» Что сделать:
1 - Сократите абзац текста для чтения, который начинается словами «После таких драматических перипетий», или оформите его списком. Главные факты абзаца должны сохраниться.
2 - Процитируйте из текста для чтения фрагмент от слов «Во всяком случае, наша» до слов «картину было невозможно.».

Во всяком случае, наша новообретенная свобода кончилась самым внезапным образом в течение немногих дней. В последнюю неделю октября Венгрия восстала против советского гнета, но восстание было жестоко подавлено при помощи танков, введенных в центр Будапешта. Трудно было понять, что произошло на самом деле. Официальная советская печать сообщала, что в Венгрии имел место фашистский мятеж и что верные долгу пролетарской солидарности советские войска пришли на помощь многострадальному венгерскому народу. Крупицы достоверных сведений я умудрился получить по нашему примитивному коротковолновому приемнику, где зарубежные радиостанции излагали ход событий совершенно иначе, но из разноречивых сведений составить ясную картину было невозможно.

Тем не менее даже в Москве скоро поняли, что произошла катастрофа: временно отмененная цензура восстановлена. Атмосфера изменилась полностью, оттепель миновала, и дул ледяной ветер. Иными словами, жизнь вернулась в былое русло: наступил холод, и все тысячи «хомо советикус» повели себя как прежде, подчиняясь диктату партии.

После таких драматических перипетий моя карьера в институте повернула на благополучный и закономерный путь. Кроме 120 русских студентов, у нас училось 60 иностранцев, и, соответственно, институт был разделен на два основных факультета, западный и восточный. В те годы для большинства абитуриентов — граждан СССР для поступления в институт требовалась успешная сдача вступительных экзаменов. Позже в верхах расцвела пышным цветом коррупция. КГБ, Министерство иностранных дел, Центральный Комитет, Министерство обороны и другие организации представляли в институт списки, в соответствии с которыми и происходило зачисление студентов независимо от успехов. В мои годы примерно 10 или 15 процентов от общего числа поступающих попадали в институт благодаря высоким связям. Одним из таких был приемный сын генерала Агаянца, крупного деятеля КГБ. Отец, умный и одаренный армянин, создал отдел дезинформации и руководил им, но у его сына не было ни ума, ни знаний, ни желания учиться. Когда в 1962 году я слушал его ответы на госэкзамене по международному праву, я ушам своим не поверил: за шесть лет учебы он не усвоил ровно ничего. Он, очевидно, считал, что раз он сын влиятельного отца, то может пребывать в институте, ничего не делая. Ему поставили тройку, то есть «удовлетворительно», но то была чистая фикция, так как он и представления не имел о предмете.

» Блок данных:
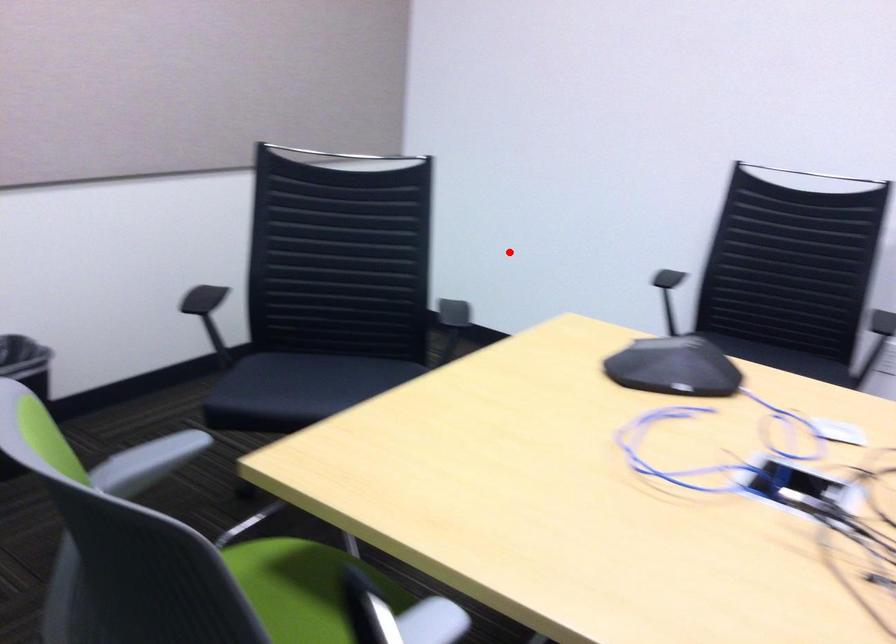
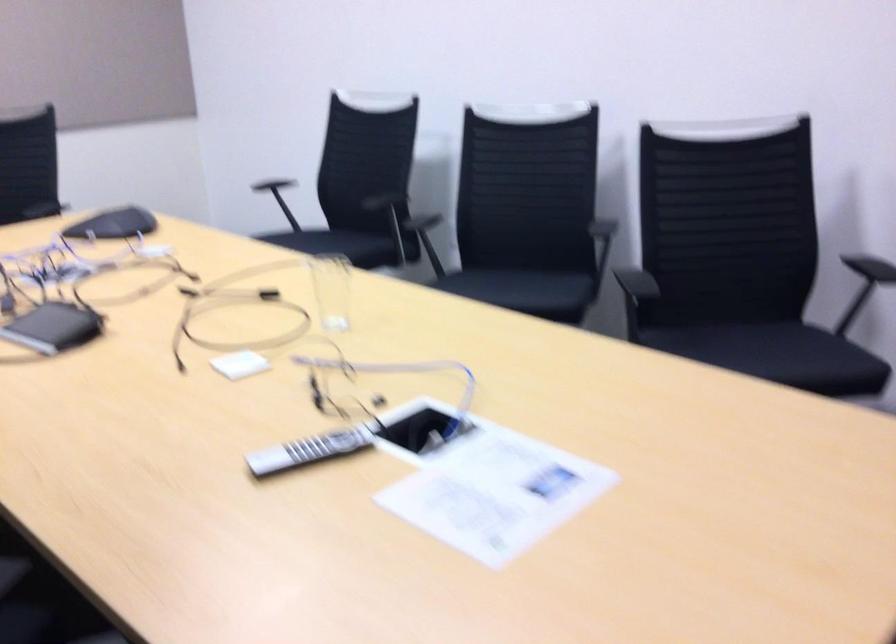
Question: A red point is marked in image1. In image2, is the corresponding 3D point closer to the camera or farther? Reply with the corresponding letter.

» Решения по заданиям:
1 -
- После этих событий карьера рассказчика в институте пошла по благополучному пути.
- В институте учились 120 русских студентов и 60 иностранцев, поэтому он делился на два основных факультета: западный и восточный.
- В те годы большинство абитуриентов из СССР поступали, успешно сдав вступительные экзамены.
- Позже в верхах расцвела коррупция. КГБ, МИД, ЦК, Министерство обороны и другие организации присылали в институт списки, и по ним зачисляли студентов независимо от успехов.
- В годы учебы рассказчика примерно 10–15 процентов поступающих попадали в институт благодаря высоким связям.
- Один из них — приемный сын генерала Агаянца, крупного деятеля КГБ, который создал отдел дезинформации и руководил им. У сына не было ни ума, ни знаний, ни желания учиться.
- На госэкзамене по международному праву в 1962 году выяснилось, что за шесть лет он ничего не усвоил. Тем не менее ему поставили тройку, и эта оценка была чистой фикцией.

2 -
Во всяком случае, наша новообретенная свобода кончилась самым внезапным образом в течение немногих дней. В последнюю неделю октября Венгрия восстала против советского гнета, но восстание было жестоко подавлено при помощи танков, введенных в центр Будапешта. Трудно было понять, что произошло на самом деле. Официальная советская печать сообщала, что в Венгрии имел место фашистский мятеж и что верные долгу пролетарской солидарности советские войска пришли на помощь многострадальному венгерскому народу. Крупицы достоверных сведений я умудрился получить по нашему примитивному коротковолновому приемнику, где зарубежные радиостанции излагали ход событий совершенно иначе, но из разноречивых сведений составить ясную картину было невозможно.